Goal: Print every line of the material below verbatim, leaving out the pictures.

--- start Source records ---

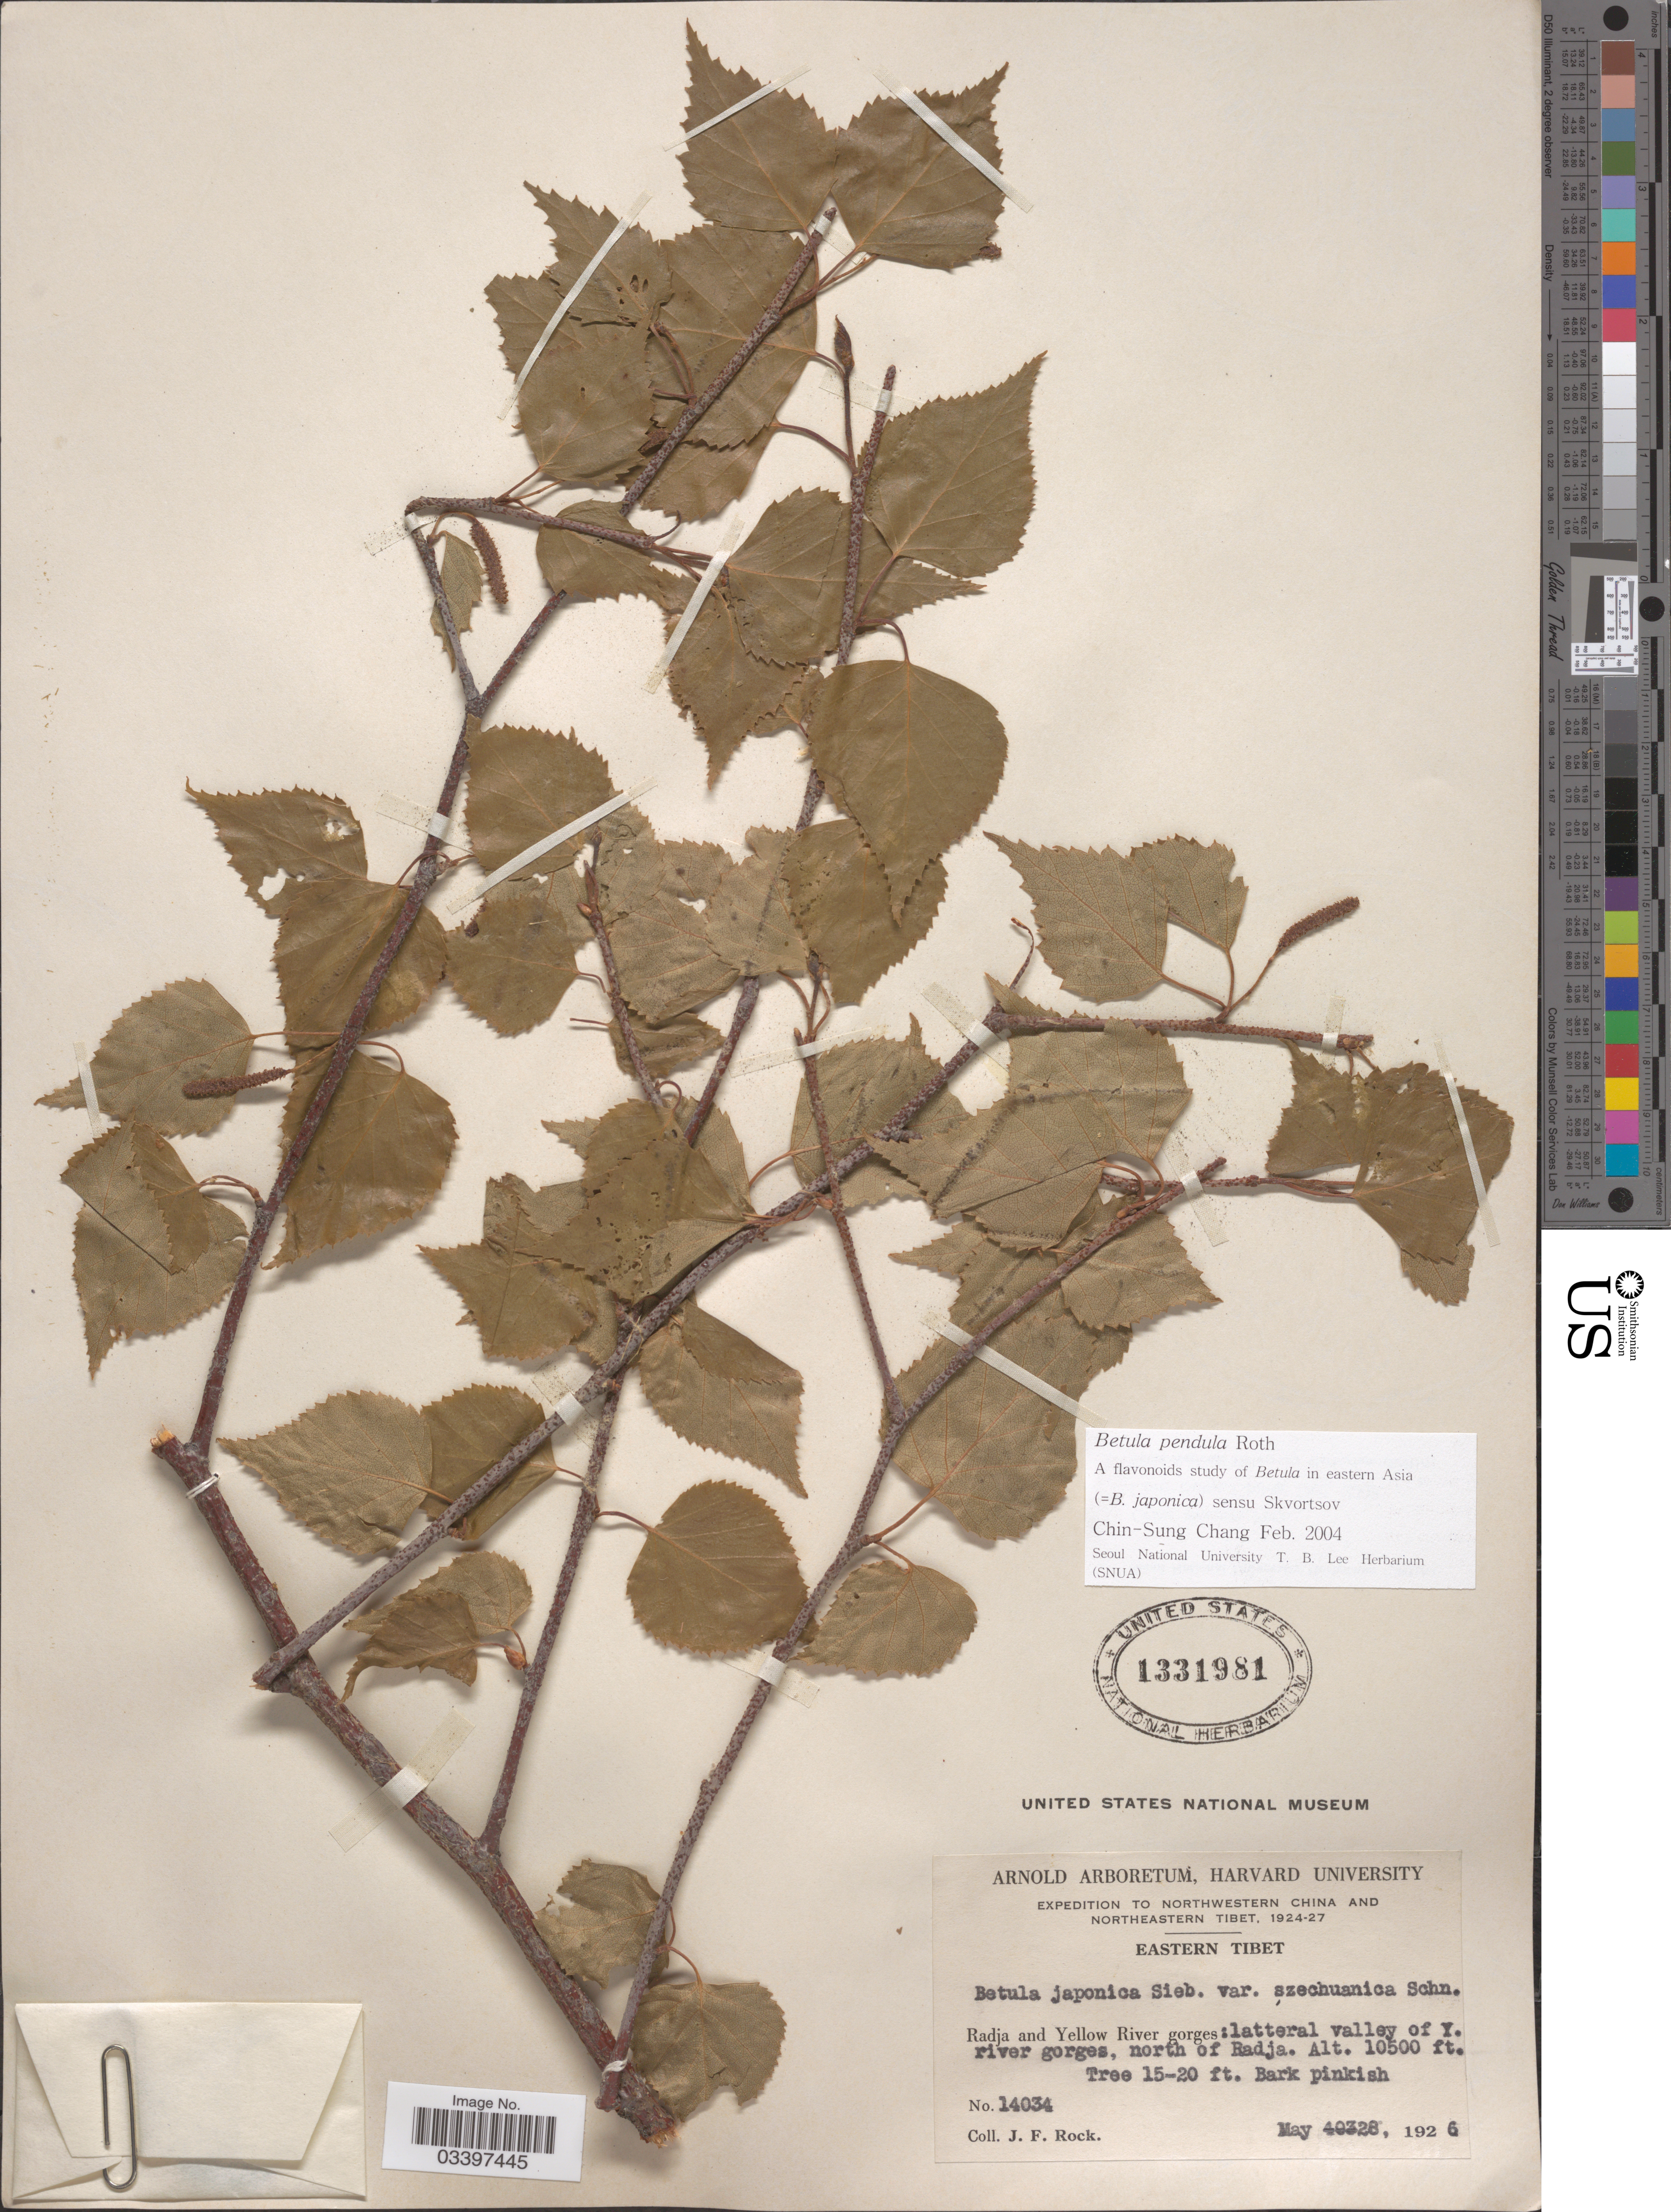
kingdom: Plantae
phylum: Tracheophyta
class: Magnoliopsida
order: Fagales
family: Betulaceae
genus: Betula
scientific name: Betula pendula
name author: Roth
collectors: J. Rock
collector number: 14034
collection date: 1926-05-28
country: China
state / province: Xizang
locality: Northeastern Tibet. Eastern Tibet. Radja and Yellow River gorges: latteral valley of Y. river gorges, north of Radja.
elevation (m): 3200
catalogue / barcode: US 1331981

--- end Source records ---

Answer to this problem:
kingdom: Plantae
phylum: Tracheophyta
class: Magnoliopsida
order: Fagales
family: Betulaceae
genus: Betula
scientific name: Betula pendula
name author: Roth
collectors: J. Rock
collector number: 14034
collection date: 1926-05-28
country: China
state / province: Xizang
locality: Northeastern Tibet. Eastern Tibet. Radja and Yellow River gorges: latteral valley of Y. river gorges, north of Radja.
elevation (m): 3200
catalogue / barcode: US 1331981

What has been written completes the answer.